*Task details*
Turn the lines below into a Markdown table with the columns Row and Line, beginning at the line that has "Reading left to" and stopping after the line that has "Signal_Value_1-3". Number each line, and leave out blank lines and pictures.
Provided data section start
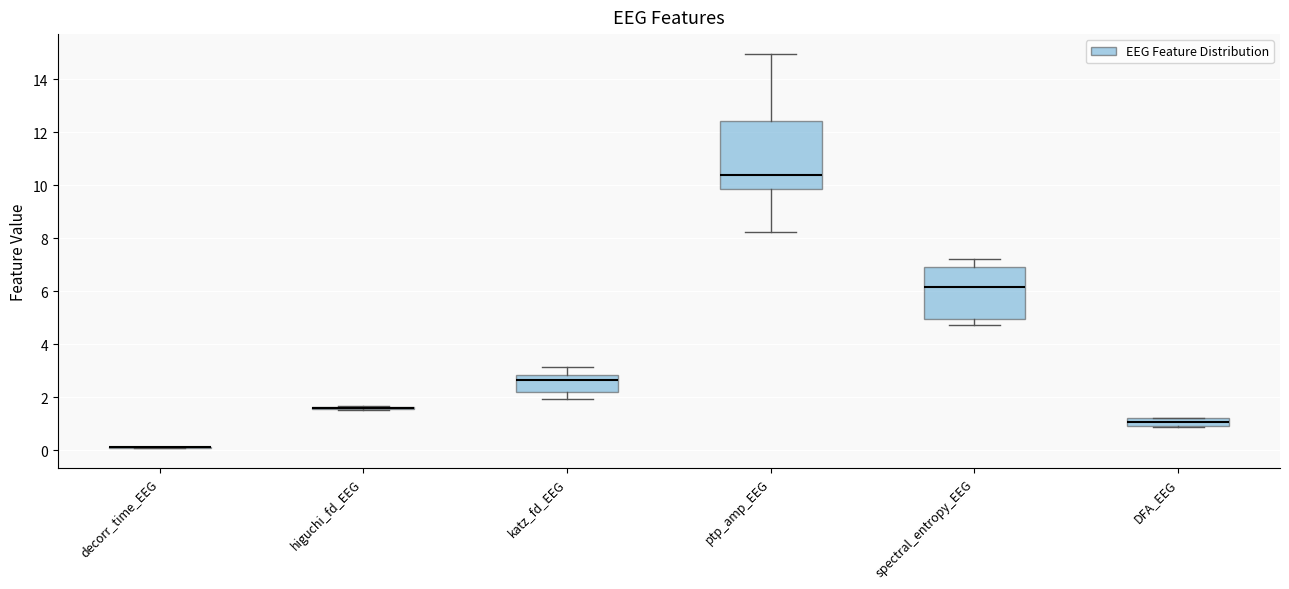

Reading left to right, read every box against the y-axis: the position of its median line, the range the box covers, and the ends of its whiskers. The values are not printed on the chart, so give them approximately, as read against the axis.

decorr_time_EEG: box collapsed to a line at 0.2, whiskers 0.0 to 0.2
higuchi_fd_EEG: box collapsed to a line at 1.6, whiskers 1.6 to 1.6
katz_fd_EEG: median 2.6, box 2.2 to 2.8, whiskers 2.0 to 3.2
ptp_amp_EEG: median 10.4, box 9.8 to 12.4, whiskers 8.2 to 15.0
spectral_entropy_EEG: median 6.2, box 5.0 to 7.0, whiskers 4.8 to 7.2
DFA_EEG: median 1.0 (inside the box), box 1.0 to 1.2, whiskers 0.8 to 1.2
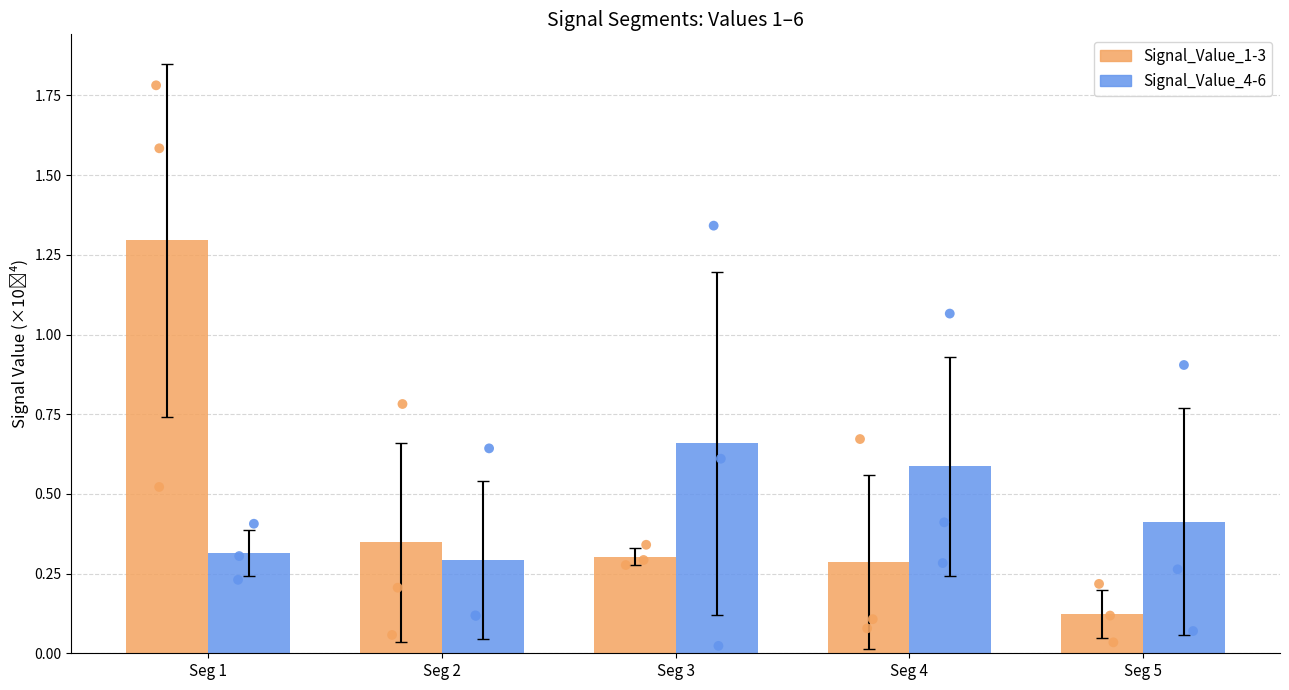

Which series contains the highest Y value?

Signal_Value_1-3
Provided data section end
Provided data section start
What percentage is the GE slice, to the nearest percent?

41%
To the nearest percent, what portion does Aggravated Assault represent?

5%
Provided data section end
Provided data section start
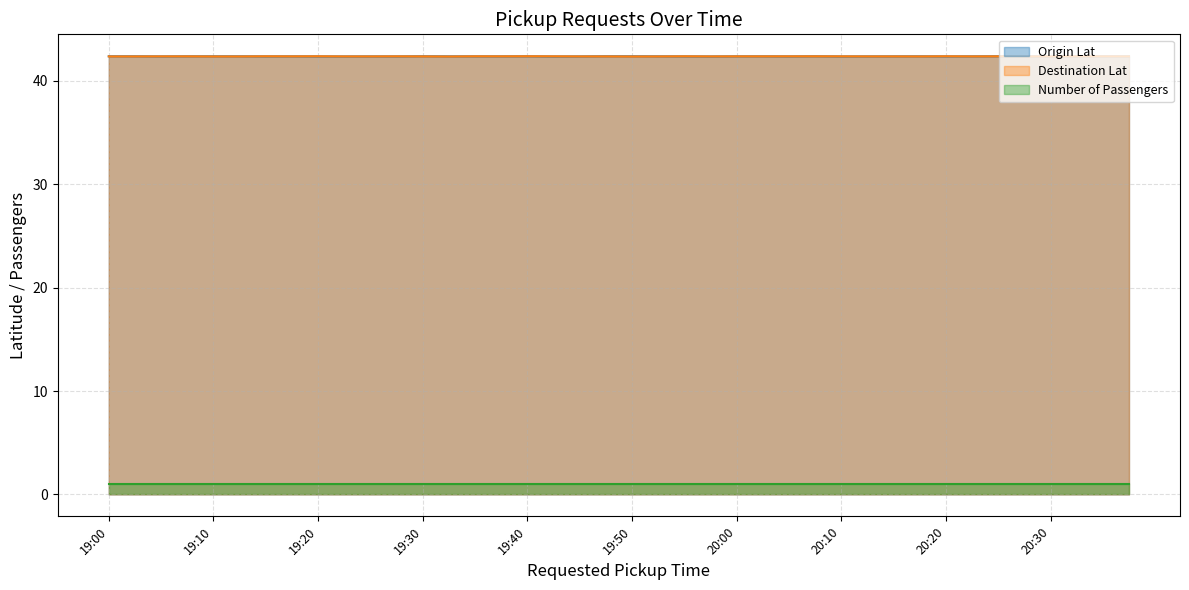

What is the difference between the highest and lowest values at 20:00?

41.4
Provided data section end
*Output for this task*
| Row | Line |
|---|---|
| 1 | Reading left to right, read every box against the y-axis: the position of its median line, the range the box covers, and the ends of its whiskers. The values are not printed on the chart, so give them approximately, as read against the axis. |
| 2 | decorr_time_EEG: box collapsed to a line at 0.2, whiskers 0.0 to 0.2 |
| 3 | higuchi_fd_EEG: box collapsed to a line at 1.6, whiskers 1.6 to 1.6 |
| 4 | katz_fd_EEG: median 2.6, box 2.2 to 2.8, whiskers 2.0 to 3.2 |
| 5 | ptp_amp_EEG: median 10.4, box 9.8 to 12.4, whiskers 8.2 to 15.0 |
| 6 | spectral_entropy_EEG: median 6.2, box 5.0 to 7.0, whiskers 4.8 to 7.2 |
| 7 | DFA_EEG: median 1.0 (inside the box), box 1.0 to 1.2, whiskers 0.8 to 1.2 |
| 8 | Which series contains the highest Y value? |
| 9 | Signal_Value_1-3 |